Generally, our examined raccoons were almost pathogen free, which also was observed in other studies within their introduced range (e.g. Schwarz et al. 2015). The idea is that in some regions, introduced raccoons were originating from fur farms and dewormed in regular manner. Thus, geographical differences in the worm prevalence, e.g. B. procyonis, within their introduced range are supposed to depend on the source population (Schwarz et al. 2015; Winter et al. 2005). In opposite to the raccoon dog, the raccoon is not that suitable for fox parasites (Schwarz et al. 2015; Thiess et al. 2001). This might be the explanation for the overall lower prevalence in the investigated raccoons in this study.

Conclusion

Due to the low population densities of the raccoon and the raccoon dog in Austria (Duscher 2016), our sample size is quite low and varying. Nevertheless, our results support the thesis of Michler and Michler (2012) that the epidemiological meaning of the raccoon in Europe is still low. However, a further spread and population increase of this non-indigenous species will obviously lead to an admixture of the different founder populations (Biedrzycka et al. 2014; Fischer et al. 2015), and therewith to a further spread of B. procyonoides as well.
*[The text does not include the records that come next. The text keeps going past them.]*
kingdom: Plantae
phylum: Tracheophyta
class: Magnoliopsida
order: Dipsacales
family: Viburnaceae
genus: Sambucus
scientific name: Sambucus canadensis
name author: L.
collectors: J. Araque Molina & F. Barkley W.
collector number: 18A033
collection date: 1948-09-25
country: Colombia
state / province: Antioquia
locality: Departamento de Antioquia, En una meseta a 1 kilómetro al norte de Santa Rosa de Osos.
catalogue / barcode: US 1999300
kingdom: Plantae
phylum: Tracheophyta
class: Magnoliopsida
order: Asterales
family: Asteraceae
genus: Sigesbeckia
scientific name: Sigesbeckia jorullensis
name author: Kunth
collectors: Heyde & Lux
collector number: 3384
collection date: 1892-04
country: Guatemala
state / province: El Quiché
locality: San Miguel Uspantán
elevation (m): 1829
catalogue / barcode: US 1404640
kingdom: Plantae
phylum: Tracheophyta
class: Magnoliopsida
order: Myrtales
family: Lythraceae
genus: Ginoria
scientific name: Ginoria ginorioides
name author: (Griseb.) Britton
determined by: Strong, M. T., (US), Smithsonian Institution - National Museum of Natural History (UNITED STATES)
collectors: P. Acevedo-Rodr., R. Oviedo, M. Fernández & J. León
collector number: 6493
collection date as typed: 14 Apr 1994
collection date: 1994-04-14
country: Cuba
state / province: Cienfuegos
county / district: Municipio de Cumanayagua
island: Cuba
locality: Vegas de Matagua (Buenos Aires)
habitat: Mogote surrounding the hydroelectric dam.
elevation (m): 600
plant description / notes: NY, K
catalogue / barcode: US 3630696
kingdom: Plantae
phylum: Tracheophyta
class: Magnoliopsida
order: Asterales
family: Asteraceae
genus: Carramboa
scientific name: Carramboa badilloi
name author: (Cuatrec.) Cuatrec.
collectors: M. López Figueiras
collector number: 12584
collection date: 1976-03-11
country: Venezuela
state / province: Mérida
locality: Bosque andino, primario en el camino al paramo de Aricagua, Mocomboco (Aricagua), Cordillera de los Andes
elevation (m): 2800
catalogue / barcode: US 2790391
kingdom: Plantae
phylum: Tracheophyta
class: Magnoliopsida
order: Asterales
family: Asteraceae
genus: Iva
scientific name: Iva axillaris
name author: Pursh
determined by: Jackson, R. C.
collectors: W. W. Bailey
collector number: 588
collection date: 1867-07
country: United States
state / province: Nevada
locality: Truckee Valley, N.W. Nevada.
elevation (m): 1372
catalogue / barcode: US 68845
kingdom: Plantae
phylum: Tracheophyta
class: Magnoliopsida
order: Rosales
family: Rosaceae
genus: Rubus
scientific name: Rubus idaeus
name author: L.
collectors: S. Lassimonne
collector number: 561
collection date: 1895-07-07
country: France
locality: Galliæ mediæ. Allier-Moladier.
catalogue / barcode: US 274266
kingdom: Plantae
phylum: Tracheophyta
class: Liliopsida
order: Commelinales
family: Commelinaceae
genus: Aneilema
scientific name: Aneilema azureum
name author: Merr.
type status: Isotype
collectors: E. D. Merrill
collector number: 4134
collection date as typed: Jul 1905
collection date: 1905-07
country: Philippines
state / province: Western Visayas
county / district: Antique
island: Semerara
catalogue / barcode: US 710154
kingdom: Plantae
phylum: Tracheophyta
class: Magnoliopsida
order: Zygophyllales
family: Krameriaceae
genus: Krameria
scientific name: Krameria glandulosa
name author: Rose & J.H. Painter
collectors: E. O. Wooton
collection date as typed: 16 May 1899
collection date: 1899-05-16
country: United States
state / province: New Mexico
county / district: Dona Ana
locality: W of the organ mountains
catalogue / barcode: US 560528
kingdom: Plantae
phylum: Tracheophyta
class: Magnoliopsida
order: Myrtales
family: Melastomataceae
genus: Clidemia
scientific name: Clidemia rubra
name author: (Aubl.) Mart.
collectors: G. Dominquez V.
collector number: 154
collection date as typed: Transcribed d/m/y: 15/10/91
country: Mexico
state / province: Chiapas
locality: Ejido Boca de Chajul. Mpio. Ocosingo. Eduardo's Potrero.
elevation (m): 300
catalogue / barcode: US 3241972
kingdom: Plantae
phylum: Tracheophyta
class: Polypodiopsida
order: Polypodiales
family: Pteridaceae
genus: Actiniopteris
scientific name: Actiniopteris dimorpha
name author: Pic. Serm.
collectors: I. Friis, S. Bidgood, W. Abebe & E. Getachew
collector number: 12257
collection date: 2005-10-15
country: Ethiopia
In the case of the raccoon dog, our results confirm it as a host of E. multilocularis as well as a probable indicator species of A. alata. As the origins of A. alata positive samples are also the regions with expected high raccoon dog population densities (Duscher and Nopp-Mayr under review), A. alata infections is an increasing risk. Moreover, our study confirms the raccoon dog as an additional host of B. cf. microti with a relevant impact as a reservoir. Concerning its epidemiological impact and facing a further spread in Europe, the raccoon dog should be monitored more intensively in the matters of vector-borne diseases (Sutor et al. 2014).